Provided material →

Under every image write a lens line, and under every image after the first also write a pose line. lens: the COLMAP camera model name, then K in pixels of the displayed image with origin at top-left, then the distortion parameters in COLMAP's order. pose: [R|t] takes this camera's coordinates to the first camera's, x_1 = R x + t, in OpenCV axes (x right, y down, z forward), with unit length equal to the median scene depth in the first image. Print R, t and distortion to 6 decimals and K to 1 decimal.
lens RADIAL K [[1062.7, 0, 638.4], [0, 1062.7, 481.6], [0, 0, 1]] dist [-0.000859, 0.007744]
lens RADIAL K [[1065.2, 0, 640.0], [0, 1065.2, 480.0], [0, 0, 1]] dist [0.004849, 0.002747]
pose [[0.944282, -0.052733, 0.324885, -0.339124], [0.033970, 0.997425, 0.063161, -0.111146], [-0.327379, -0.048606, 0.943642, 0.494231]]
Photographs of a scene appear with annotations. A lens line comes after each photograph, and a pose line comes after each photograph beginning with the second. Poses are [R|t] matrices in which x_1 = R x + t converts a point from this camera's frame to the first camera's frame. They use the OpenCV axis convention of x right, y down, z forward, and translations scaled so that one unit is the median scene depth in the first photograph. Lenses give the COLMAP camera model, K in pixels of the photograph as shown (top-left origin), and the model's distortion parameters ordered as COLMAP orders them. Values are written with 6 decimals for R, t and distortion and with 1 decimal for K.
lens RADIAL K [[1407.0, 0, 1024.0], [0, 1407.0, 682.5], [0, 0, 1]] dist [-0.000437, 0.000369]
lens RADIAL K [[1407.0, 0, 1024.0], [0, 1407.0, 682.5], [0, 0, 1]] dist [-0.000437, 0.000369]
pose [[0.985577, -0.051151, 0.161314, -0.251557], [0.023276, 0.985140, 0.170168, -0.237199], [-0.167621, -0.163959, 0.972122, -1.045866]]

Task goal →
I'd like the records returned exactly as they were written, please.

Reply →
Under every image write a lens line, and under every image after the first also write a pose line. lens: the COLMAP camera model name, then K in pixels of the displayed image with origin at top-left, then the distortion parameters in COLMAP's order. pose: [R|t] takes this camera's coordinates to the first camera's, x_1 = R x + t, in OpenCV axes (x right, y down, z forward), with unit length equal to the median scene depth in the first image. Print R, t and distortion to 6 decimals and K to 1 decimal.
lens RADIAL K [[1062.7, 0, 638.4], [0, 1062.7, 481.6], [0, 0, 1]] dist [-0.000859, 0.007744]
lens RADIAL K [[1065.2, 0, 640.0], [0, 1065.2, 480.0], [0, 0, 1]] dist [0.004849, 0.002747]
pose [[0.944282, -0.052733, 0.324885, -0.339124], [0.033970, 0.997425, 0.063161, -0.111146], [-0.327379, -0.048606, 0.943642, 0.494231]]
Photographs of a scene appear with annotations. A lens line comes after each photograph, and a pose line comes after each photograph beginning with the second. Poses are [R|t] matrices in which x_1 = R x + t converts a point from this camera's frame to the first camera's frame. They use the OpenCV axis convention of x right, y down, z forward, and translations scaled so that one unit is the median scene depth in the first photograph. Lenses give the COLMAP camera model, K in pixels of the photograph as shown (top-left origin), and the model's distortion parameters ordered as COLMAP orders them. Values are written with 6 decimals for R, t and distortion and with 1 decimal for K.
lens RADIAL K [[1407.0, 0, 1024.0], [0, 1407.0, 682.5], [0, 0, 1]] dist [-0.000437, 0.000369]
lens RADIAL K [[1407.0, 0, 1024.0], [0, 1407.0, 682.5], [0, 0, 1]] dist [-0.000437, 0.000369]
pose [[0.985577, -0.051151, 0.161314, -0.251557], [0.023276, 0.985140, 0.170168, -0.237199], [-0.167621, -0.163959, 0.972122, -1.045866]]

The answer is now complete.